Les photographies de Cartier-Bresson sont imprégnées par l’Histoire, elles sont un moyen d’enregistrer celle-ci, non uniquement de la montrer mais de la faire voir, de la rendre visible – et si ses photographies sont encore et toujours essentiellement des photos faites dans la rue (y compris de nombreux portraits d’artistes ou écrivains), c’est parce que la rue est le lieu où l’Histoire est visible, le lieu privilégié de son existence et de son apparition. La rue est ainsi, pour Cartier-Bresson, comme un révélateur, de la même façon que la photographie est un révélateur, les deux alors se rejoignant.

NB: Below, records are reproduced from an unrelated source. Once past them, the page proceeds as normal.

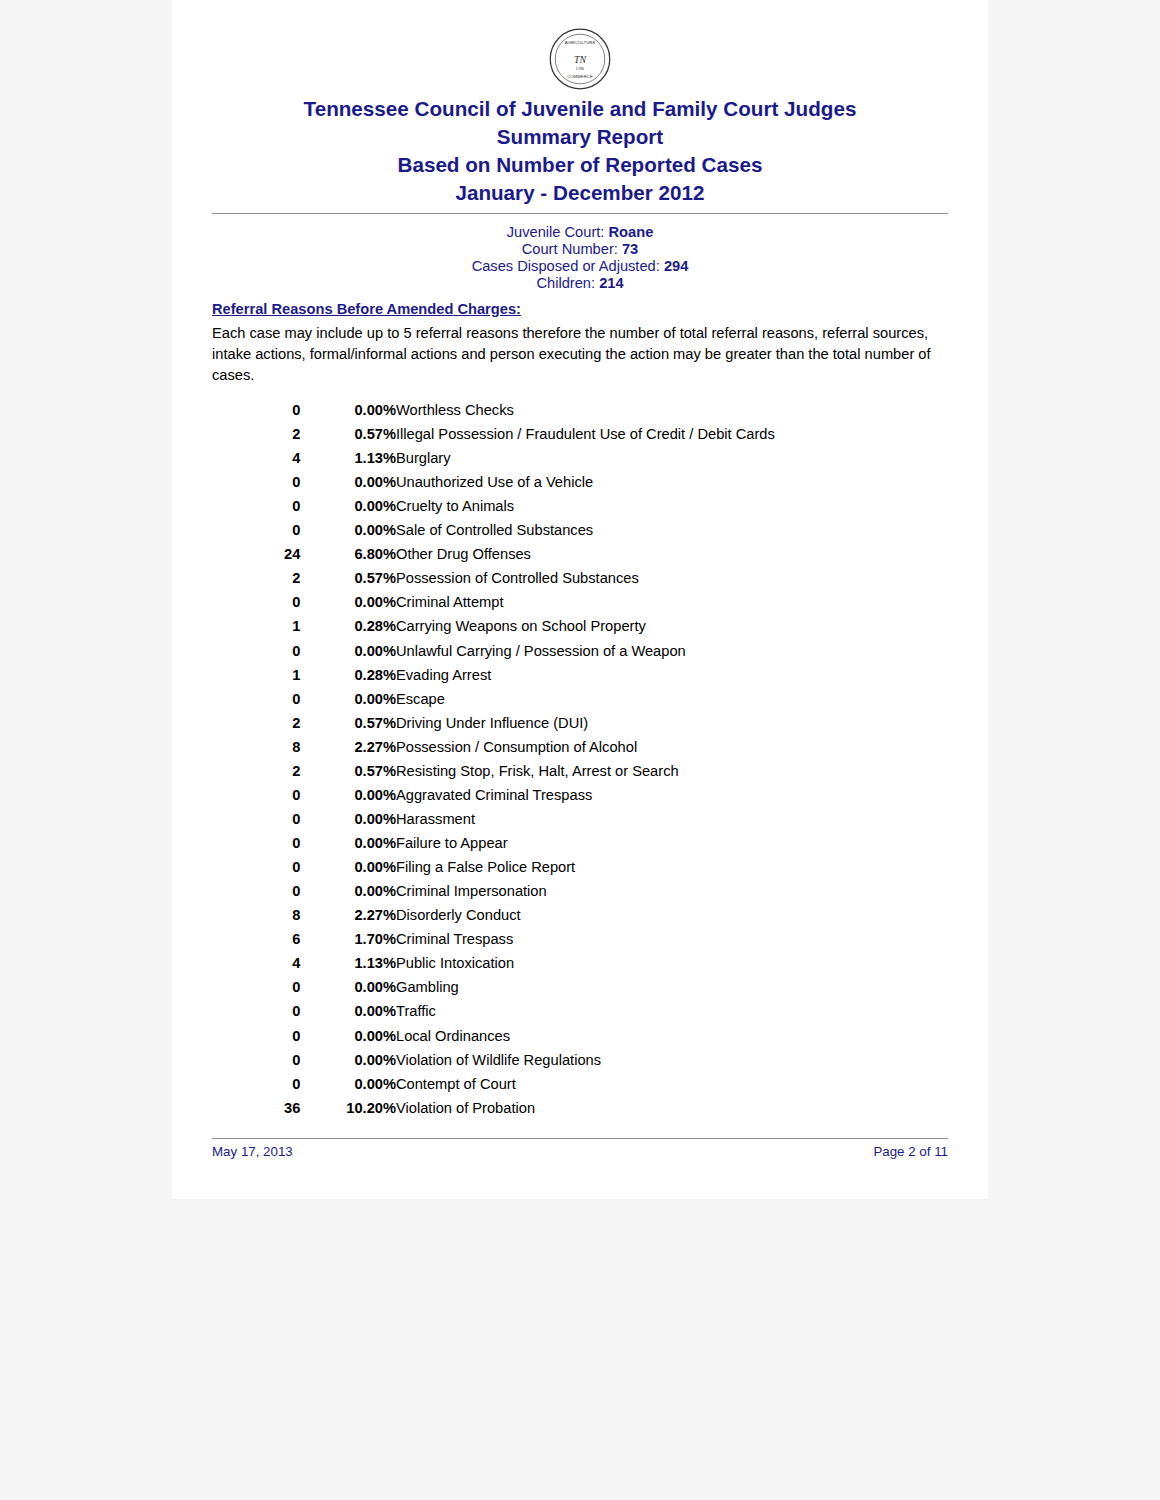Tennessee Council of Juvenile and Family Court Judges
Summary Report
Based on Number of Reported Cases
January - December 2012
Juvenile Court: Roane
Court Number: 73
Cases Disposed or Adjusted: 294
Children: 214
Referral Reasons Before Amended Charges:
Each case may include up to 5 referral reasons therefore the number of total referral reasons, referral sources, intake actions, formal/informal actions and person executing the action may be greater than the total number of cases.
| 0 | 0.00% | Worthless Checks |
| 2 | 0.57% | Illegal Possession / Fraudulent Use of Credit / Debit Cards |
| 4 | 1.13% | Burglary |
| 0 | 0.00% | Unauthorized Use of a Vehicle |
| 0 | 0.00% | Cruelty to Animals |
| 0 | 0.00% | Sale of Controlled Substances |
| 24 | 6.80% | Other Drug Offenses |
| 2 | 0.57% | Possession of Controlled Substances |
| 0 | 0.00% | Criminal Attempt |
| 1 | 0.28% | Carrying Weapons on School Property |
| 0 | 0.00% | Unlawful Carrying / Possession of a Weapon |
| 1 | 0.28% | Evading Arrest |
| 0 | 0.00% | Escape |
| 2 | 0.57% | Driving Under Influence (DUI) |
| 8 | 2.27% | Possession / Consumption of Alcohol |
| 2 | 0.57% | Resisting Stop, Frisk, Halt, Arrest or Search |
| 0 | 0.00% | Aggravated Criminal Trespass |
| 0 | 0.00% | Harassment |
| 0 | 0.00% | Failure to Appear |
| 0 | 0.00% | Filing a False Police Report |
| 0 | 0.00% | Criminal Impersonation |
| 8 | 2.27% | Disorderly Conduct |
| 6 | 1.70% | Criminal Trespass |
| 4 | 1.13% | Public Intoxication |
| 0 | 0.00% | Gambling |
| 0 | 0.00% | Traffic |
| 0 | 0.00% | Local Ordinances |
| 0 | 0.00% | Violation of Wildlife Regulations |
| 0 | 0.00% | Contempt of Court |
| 36 | 10.20% | Violation of Probation |
May 17, 2013 Page 2 of 11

Document sociologique, traversée par l’Histoire, condition de la visibilité d’une certaine réalité, la photographie est tout autant, chez Cartier-Bresson, en rapport avec la peinture. De fait, l’espace de la photographie est chez celui-ci pensé comme un espace pictural et construit comme tel. L’intérieur du cadre paraît se clore sur lui-même, développer sa propre composition interne selon des plans différenciés, des rapports d’ombre et de lumière, des lignes complexes. Il est frappant de constater la façon dont Cartier-Bresson tire parti de ses éléments pour structurer ses images de la manière la plus architecturée mais surtout la façon dont ses photographies sont pensées également selon une dimension verticale qui tend à aplanir l’espace de la photographie qui existe donc selon la hauteur, la largeur, la profondeur (perspective, lignes de fuite) autant que selon un étagement vertical. Cartier-Bresson rejoint l’espace privilégié de la peinture impressionniste, celle de Manet, celle de Van Gogh, celle déjà de Monet – espace vertical qui sera aussi, par exemple, celui de Paul Klee dont Cartier-Bresson, en ce qui concerne la composition et le type d’espace, semblerait très proche…

Par-delà cette question de la verticalité de l’espace, le rapport à la peinture, aux arts visuels, est omniprésent dans ces photographies : tel portrait de Sartre pourrait rappeler le célèbre Cri de Munch, l’on pourrait reconnaître dans telle composition, telle façon d’agencer des mannequins, le message du Surréalisme, et Giacometti est transformé en sculpture de… Giacometti. Cependant, là encore, le photographe ne quitte pas le rapport à l’Histoire et à celle qui pour lui est la plus proche puisque les courants picturaux qui résonnent dans son travail sont ceux qui lui sont temporellement proches, voire dont il est le contemporain, et dont, en les réinventant, il transpose dans ses photos les innovations et les possibilités. Il quitte d’autant moins l’Histoire que l’introduction de la peinture dans la photographie telle que la réalise Cartier-Bresson est aussi un moyen de composer et créer des images qui font voir l’Histoire, comme elles font voir le politique ou le social, l’ensemble des dimensions de la photographie selon Cartier-Bresson résonnant alors ensemble.

Vue de l’exposition © Jean-Philippe Cazier

Henri Cartier-Bresson – Revoir Paris, Musée Carnavalet, Paris, du 15 juin au 31 octobre 2021.